▶ Your task: Print the entries below in their entirety, exactly as they are written.

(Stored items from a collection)
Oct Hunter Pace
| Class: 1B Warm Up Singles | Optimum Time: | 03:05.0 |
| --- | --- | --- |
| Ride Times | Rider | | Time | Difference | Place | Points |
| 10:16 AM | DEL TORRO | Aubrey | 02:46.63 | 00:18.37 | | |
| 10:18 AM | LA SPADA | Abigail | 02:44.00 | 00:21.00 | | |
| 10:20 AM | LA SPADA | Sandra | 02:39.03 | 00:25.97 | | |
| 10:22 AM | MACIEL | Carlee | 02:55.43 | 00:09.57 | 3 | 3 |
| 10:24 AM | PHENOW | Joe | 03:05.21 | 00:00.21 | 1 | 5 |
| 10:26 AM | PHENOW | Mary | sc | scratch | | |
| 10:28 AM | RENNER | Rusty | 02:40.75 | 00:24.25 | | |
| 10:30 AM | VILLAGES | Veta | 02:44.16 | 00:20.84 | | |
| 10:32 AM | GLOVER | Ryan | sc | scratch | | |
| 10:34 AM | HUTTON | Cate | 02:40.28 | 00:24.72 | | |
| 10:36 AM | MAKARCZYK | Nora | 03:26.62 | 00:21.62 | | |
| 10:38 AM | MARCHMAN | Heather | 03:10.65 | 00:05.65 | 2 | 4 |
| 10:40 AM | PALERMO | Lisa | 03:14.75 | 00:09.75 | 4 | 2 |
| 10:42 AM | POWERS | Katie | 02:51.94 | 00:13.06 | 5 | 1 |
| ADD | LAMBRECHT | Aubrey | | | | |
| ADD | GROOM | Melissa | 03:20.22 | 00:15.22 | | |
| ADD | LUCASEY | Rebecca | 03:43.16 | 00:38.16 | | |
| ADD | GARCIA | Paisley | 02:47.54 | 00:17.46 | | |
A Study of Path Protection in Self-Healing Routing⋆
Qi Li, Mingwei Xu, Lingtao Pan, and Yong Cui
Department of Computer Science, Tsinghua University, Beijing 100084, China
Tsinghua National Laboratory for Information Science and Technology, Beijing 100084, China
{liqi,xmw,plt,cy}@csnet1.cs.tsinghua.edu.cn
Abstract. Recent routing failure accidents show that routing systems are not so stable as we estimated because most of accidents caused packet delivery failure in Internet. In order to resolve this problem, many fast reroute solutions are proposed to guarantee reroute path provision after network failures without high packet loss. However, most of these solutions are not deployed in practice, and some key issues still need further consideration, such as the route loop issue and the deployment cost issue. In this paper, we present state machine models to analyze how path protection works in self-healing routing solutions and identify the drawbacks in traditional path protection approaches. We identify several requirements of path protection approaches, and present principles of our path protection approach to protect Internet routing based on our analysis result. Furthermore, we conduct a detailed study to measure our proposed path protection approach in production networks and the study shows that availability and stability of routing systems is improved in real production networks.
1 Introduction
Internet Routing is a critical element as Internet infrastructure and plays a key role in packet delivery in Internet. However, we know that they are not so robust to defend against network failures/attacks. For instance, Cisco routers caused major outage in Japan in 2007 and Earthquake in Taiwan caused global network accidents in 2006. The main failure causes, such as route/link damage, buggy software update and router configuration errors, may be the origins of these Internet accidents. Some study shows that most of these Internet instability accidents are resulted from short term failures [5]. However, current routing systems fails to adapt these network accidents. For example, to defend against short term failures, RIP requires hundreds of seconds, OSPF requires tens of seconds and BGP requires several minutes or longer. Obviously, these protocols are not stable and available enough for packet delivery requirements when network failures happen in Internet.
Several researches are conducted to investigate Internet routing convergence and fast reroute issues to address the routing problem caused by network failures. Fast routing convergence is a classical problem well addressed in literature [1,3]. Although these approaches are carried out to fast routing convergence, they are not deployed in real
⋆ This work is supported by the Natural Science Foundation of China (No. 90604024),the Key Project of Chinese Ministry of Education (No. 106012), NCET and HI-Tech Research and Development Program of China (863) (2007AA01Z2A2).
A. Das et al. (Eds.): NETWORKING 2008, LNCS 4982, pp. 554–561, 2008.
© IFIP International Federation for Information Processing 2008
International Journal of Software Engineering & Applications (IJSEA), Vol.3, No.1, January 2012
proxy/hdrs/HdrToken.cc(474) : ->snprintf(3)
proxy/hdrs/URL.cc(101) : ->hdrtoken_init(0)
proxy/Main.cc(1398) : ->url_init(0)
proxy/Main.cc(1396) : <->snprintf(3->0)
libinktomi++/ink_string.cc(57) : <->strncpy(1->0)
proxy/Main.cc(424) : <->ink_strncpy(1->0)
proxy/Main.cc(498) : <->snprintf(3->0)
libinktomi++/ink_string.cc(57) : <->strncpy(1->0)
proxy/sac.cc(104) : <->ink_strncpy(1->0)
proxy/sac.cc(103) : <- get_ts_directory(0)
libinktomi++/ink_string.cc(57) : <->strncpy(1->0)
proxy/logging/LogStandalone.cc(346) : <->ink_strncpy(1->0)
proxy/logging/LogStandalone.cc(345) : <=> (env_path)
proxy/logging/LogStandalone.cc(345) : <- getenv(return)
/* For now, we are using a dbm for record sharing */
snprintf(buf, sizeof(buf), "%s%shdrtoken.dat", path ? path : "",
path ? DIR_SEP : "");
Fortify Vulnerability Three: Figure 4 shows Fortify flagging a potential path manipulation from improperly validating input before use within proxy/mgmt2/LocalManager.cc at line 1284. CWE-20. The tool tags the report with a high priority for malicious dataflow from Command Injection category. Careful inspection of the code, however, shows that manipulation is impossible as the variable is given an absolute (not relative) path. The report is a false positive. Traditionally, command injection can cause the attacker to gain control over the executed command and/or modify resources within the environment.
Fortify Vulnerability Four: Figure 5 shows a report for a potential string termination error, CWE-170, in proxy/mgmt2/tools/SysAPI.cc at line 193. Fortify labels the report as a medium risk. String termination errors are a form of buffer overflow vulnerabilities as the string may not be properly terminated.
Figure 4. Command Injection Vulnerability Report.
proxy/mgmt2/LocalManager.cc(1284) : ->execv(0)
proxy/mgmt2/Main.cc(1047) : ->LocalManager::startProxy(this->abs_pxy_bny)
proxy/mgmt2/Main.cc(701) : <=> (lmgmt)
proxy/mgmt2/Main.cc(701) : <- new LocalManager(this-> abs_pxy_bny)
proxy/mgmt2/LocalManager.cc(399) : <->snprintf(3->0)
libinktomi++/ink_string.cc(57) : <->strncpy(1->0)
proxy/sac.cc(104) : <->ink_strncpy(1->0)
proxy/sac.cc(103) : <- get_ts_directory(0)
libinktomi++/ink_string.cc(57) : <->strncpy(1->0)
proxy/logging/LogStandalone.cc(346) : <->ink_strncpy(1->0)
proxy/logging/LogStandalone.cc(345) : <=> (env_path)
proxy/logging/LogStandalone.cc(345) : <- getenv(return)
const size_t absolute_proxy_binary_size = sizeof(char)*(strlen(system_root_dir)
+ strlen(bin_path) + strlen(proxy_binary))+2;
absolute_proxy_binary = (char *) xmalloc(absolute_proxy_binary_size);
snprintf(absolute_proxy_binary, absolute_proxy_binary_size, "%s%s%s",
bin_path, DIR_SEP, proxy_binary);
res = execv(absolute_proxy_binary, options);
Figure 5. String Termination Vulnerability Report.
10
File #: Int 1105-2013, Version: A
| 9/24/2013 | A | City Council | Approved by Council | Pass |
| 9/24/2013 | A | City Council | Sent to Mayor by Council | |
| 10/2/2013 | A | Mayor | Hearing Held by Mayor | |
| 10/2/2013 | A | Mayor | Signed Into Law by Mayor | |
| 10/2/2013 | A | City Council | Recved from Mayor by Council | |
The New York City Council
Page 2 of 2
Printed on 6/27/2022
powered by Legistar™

▶ Solution to this problem:
Oct Hunter Pace
| Class: 1B Warm Up Singles | Optimum Time: | 03:05.0 |
| --- | --- | --- |
| Ride Times | Rider | | Time | Difference | Place | Points |
| 10:16 AM | DEL TORRO | Aubrey | 02:46.63 | 00:18.37 | | |
| 10:18 AM | LA SPADA | Abigail | 02:44.00 | 00:21.00 | | |
| 10:20 AM | LA SPADA | Sandra | 02:39.03 | 00:25.97 | | |
| 10:22 AM | MACIEL | Carlee | 02:55.43 | 00:09.57 | 3 | 3 |
| 10:24 AM | PHENOW | Joe | 03:05.21 | 00:00.21 | 1 | 5 |
| 10:26 AM | PHENOW | Mary | sc | scratch | | |
| 10:28 AM | RENNER | Rusty | 02:40.75 | 00:24.25 | | |
| 10:30 AM | VILLAGES | Veta | 02:44.16 | 00:20.84 | | |
| 10:32 AM | GLOVER | Ryan | sc | scratch | | |
| 10:34 AM | HUTTON | Cate | 02:40.28 | 00:24.72 | | |
| 10:36 AM | MAKARCZYK | Nora | 03:26.62 | 00:21.62 | | |
| 10:38 AM | MARCHMAN | Heather | 03:10.65 | 00:05.65 | 2 | 4 |
| 10:40 AM | PALERMO | Lisa | 03:14.75 | 00:09.75 | 4 | 2 |
| 10:42 AM | POWERS | Katie | 02:51.94 | 00:13.06 | 5 | 1 |
| ADD | LAMBRECHT | Aubrey | | | | |
| ADD | GROOM | Melissa | 03:20.22 | 00:15.22 | | |
| ADD | LUCASEY | Rebecca | 03:43.16 | 00:38.16 | | |
| ADD | GARCIA | Paisley | 02:47.54 | 00:17.46 | | |
A Study of Path Protection in Self-Healing Routing⋆
Qi Li, Mingwei Xu, Lingtao Pan, and Yong Cui
Department of Computer Science, Tsinghua University, Beijing 100084, China
Tsinghua National Laboratory for Information Science and Technology, Beijing 100084, China
{liqi,xmw,plt,cy}@csnet1.cs.tsinghua.edu.cn
Abstract. Recent routing failure accidents show that routing systems are not so stable as we estimated because most of accidents caused packet delivery failure in Internet. In order to resolve this problem, many fast reroute solutions are proposed to guarantee reroute path provision after network failures without high packet loss. However, most of these solutions are not deployed in practice, and some key issues still need further consideration, such as the route loop issue and the deployment cost issue. In this paper, we present state machine models to analyze how path protection works in self-healing routing solutions and identify the drawbacks in traditional path protection approaches. We identify several requirements of path protection approaches, and present principles of our path protection approach to protect Internet routing based on our analysis result. Furthermore, we conduct a detailed study to measure our proposed path protection approach in production networks and the study shows that availability and stability of routing systems is improved in real production networks.
1 Introduction
Internet Routing is a critical element as Internet infrastructure and plays a key role in packet delivery in Internet. However, we know that they are not so robust to defend against network failures/attacks. For instance, Cisco routers caused major outage in Japan in 2007 and Earthquake in Taiwan caused global network accidents in 2006. The main failure causes, such as route/link damage, buggy software update and router configuration errors, may be the origins of these Internet accidents. Some study shows that most of these Internet instability accidents are resulted from short term failures [5]. However, current routing systems fails to adapt these network accidents. For example, to defend against short term failures, RIP requires hundreds of seconds, OSPF requires tens of seconds and BGP requires several minutes or longer. Obviously, these protocols are not stable and available enough for packet delivery requirements when network failures happen in Internet.
Several researches are conducted to investigate Internet routing convergence and fast reroute issues to address the routing problem caused by network failures. Fast routing convergence is a classical problem well addressed in literature [1,3]. Although these approaches are carried out to fast routing convergence, they are not deployed in real
⋆ This work is supported by the Natural Science Foundation of China (No. 90604024),the Key Project of Chinese Ministry of Education (No. 106012), NCET and HI-Tech Research and Development Program of China (863) (2007AA01Z2A2).
A. Das et al. (Eds.): NETWORKING 2008, LNCS 4982, pp. 554–561, 2008.
© IFIP International Federation for Information Processing 2008
International Journal of Software Engineering & Applications (IJSEA), Vol.3, No.1, January 2012
proxy/hdrs/HdrToken.cc(474) : ->snprintf(3)
proxy/hdrs/URL.cc(101) : ->hdrtoken_init(0)
proxy/Main.cc(1398) : ->url_init(0)
proxy/Main.cc(1396) : <->snprintf(3->0)
libinktomi++/ink_string.cc(57) : <->strncpy(1->0)
proxy/Main.cc(424) : <->ink_strncpy(1->0)
proxy/Main.cc(498) : <->snprintf(3->0)
libinktomi++/ink_string.cc(57) : <->strncpy(1->0)
proxy/sac.cc(104) : <->ink_strncpy(1->0)
proxy/sac.cc(103) : <- get_ts_directory(0)
libinktomi++/ink_string.cc(57) : <->strncpy(1->0)
proxy/logging/LogStandalone.cc(346) : <->ink_strncpy(1->0)
proxy/logging/LogStandalone.cc(345) : <=> (env_path)
proxy/logging/LogStandalone.cc(345) : <- getenv(return)
/* For now, we are using a dbm for record sharing */
snprintf(buf, sizeof(buf), "%s%shdrtoken.dat", path ? path : "",
path ? DIR_SEP : "");
Fortify Vulnerability Three: Figure 4 shows Fortify flagging a potential path manipulation from improperly validating input before use within proxy/mgmt2/LocalManager.cc at line 1284. CWE-20. The tool tags the report with a high priority for malicious dataflow from Command Injection category. Careful inspection of the code, however, shows that manipulation is impossible as the variable is given an absolute (not relative) path. The report is a false positive. Traditionally, command injection can cause the attacker to gain control over the executed command and/or modify resources within the environment.
Fortify Vulnerability Four: Figure 5 shows a report for a potential string termination error, CWE-170, in proxy/mgmt2/tools/SysAPI.cc at line 193. Fortify labels the report as a medium risk. String termination errors are a form of buffer overflow vulnerabilities as the string may not be properly terminated.
Figure 4. Command Injection Vulnerability Report.
proxy/mgmt2/LocalManager.cc(1284) : ->execv(0)
proxy/mgmt2/Main.cc(1047) : ->LocalManager::startProxy(this->abs_pxy_bny)
proxy/mgmt2/Main.cc(701) : <=> (lmgmt)
proxy/mgmt2/Main.cc(701) : <- new LocalManager(this-> abs_pxy_bny)
proxy/mgmt2/LocalManager.cc(399) : <->snprintf(3->0)
libinktomi++/ink_string.cc(57) : <->strncpy(1->0)
proxy/sac.cc(104) : <->ink_strncpy(1->0)
proxy/sac.cc(103) : <- get_ts_directory(0)
libinktomi++/ink_string.cc(57) : <->strncpy(1->0)
proxy/logging/LogStandalone.cc(346) : <->ink_strncpy(1->0)
proxy/logging/LogStandalone.cc(345) : <=> (env_path)
proxy/logging/LogStandalone.cc(345) : <- getenv(return)
const size_t absolute_proxy_binary_size = sizeof(char)*(strlen(system_root_dir)
+ strlen(bin_path) + strlen(proxy_binary))+2;
absolute_proxy_binary = (char *) xmalloc(absolute_proxy_binary_size);
snprintf(absolute_proxy_binary, absolute_proxy_binary_size, "%s%s%s",
bin_path, DIR_SEP, proxy_binary);
res = execv(absolute_proxy_binary, options);
Figure 5. String Termination Vulnerability Report.
10
File #: Int 1105-2013, Version: A
| 9/24/2013 | A | City Council | Approved by Council | Pass |
| 9/24/2013 | A | City Council | Sent to Mayor by Council | |
| 10/2/2013 | A | Mayor | Hearing Held by Mayor | |
| 10/2/2013 | A | Mayor | Signed Into Law by Mayor | |
| 10/2/2013 | A | City Council | Recved from Mayor by Council | |
The New York City Council
Page 2 of 2
Printed on 6/27/2022
powered by Legistar™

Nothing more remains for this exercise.